恋花火
玄関から階段と渡り廊下を歩いて裏門に近い方の棟に向かう。
文化系部活動が活動する特別棟。
「・・・遠いなー・・・もう」
なんて文句を言いながら写真部の部室を目指す。
教室から遠くて、めんどくさいな、なんて思った日もあったけど、何だかんだで好きな場所。
明るい青春から少し離れた感じがして、私には少し特別な場所。
渡り廊下から見える広いグラウンドの見える景色が、ちょっぴり好きだったりする。
時間がある時には、少しグラウンドを眺めながら寄り道して向かうんだけど、今日は止まらずに進む。

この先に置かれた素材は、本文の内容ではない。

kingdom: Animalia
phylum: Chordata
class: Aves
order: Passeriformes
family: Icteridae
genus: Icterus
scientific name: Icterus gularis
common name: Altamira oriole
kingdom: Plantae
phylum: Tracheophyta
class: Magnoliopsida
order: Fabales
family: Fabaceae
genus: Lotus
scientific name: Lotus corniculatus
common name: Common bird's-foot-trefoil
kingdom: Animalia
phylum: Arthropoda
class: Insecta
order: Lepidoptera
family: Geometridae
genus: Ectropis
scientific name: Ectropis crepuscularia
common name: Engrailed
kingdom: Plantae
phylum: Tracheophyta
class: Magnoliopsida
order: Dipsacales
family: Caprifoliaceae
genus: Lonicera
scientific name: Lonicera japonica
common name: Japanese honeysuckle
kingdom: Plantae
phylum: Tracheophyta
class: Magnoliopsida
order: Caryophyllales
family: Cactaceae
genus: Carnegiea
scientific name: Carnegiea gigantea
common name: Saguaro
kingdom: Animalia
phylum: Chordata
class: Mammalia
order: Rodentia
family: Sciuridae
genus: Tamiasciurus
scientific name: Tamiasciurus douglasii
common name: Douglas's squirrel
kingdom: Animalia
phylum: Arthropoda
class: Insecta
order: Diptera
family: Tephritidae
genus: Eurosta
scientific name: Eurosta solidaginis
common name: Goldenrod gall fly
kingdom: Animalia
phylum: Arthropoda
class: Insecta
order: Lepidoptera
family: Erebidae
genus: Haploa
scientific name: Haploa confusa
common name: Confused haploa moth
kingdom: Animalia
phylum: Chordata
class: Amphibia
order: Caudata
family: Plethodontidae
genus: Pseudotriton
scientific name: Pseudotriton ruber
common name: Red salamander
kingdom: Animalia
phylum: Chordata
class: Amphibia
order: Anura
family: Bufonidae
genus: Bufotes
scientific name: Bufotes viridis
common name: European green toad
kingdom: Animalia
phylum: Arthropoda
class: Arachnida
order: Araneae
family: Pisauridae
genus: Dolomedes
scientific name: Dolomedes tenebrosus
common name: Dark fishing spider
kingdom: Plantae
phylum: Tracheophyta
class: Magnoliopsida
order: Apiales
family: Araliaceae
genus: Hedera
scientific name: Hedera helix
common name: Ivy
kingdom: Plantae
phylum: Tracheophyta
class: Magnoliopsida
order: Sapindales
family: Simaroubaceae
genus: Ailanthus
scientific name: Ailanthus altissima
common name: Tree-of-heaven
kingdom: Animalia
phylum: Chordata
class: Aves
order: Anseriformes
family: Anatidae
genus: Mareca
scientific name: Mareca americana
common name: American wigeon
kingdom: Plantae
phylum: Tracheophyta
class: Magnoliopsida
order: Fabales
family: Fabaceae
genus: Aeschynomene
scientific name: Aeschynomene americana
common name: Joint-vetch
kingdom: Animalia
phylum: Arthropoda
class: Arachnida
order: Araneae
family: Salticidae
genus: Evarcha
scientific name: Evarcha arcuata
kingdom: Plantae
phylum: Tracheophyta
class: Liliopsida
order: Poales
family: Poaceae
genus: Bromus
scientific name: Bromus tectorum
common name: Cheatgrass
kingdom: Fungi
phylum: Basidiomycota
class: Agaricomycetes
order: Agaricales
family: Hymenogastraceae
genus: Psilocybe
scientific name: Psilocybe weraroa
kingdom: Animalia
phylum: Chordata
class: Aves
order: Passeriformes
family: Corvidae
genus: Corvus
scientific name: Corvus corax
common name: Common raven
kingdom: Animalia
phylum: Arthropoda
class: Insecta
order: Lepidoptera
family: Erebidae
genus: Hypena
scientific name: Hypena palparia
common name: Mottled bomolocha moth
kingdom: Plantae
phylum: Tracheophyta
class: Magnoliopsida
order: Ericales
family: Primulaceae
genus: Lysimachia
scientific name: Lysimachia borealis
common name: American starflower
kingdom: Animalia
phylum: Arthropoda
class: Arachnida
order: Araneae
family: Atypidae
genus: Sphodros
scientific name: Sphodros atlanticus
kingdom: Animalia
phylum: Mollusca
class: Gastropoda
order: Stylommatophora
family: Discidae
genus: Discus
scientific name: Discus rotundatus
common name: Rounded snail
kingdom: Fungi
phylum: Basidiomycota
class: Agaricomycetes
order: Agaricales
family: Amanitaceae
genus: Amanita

圭音を送ってから向かってるから、そんな時間なんてなかった。
いつもより少し早足で向かった部室。
ーーーーー・・・ガラッ・・・
あと残り数えるだけしか開けることのないその扉を開いた。
「お疲れさ・・・」
「香央先輩っ!!!!!!!!!」
「きゃっ・・・」
部室内に1歩、足を踏み入れた時。
「お疲れさま」の声掛けを言い終える前に塞がれた、叫びに近い声と体に受ける衝撃。
「・・・え?あ、彩耶ちゃん?」
気付いたら後輩の加藤彩耶(かとうあや)ちゃんに抱きしめられていた。
「今日香央先輩来ないかと思いました」
私の胸に顔をうずめてそんなことを言う。
そんな彩耶ちゃんに、教室の奥からため息混じりに降りかかる声。
「加藤危ないぞ・・・。うちの大エースモデルに怪我させんなよ?」
そう言ってきたのは顧問の森本先生。
「・・・先生、大エースモデルって大袈裟な。今回のコンテストの写真被写体ってだけじゃないですか」
私はそう言って、申し訳なさそうに俯く彩耶ちゃんに、大丈夫だよって笑いかける。
曇っていた顔がわかりやすく晴れて、私を見た。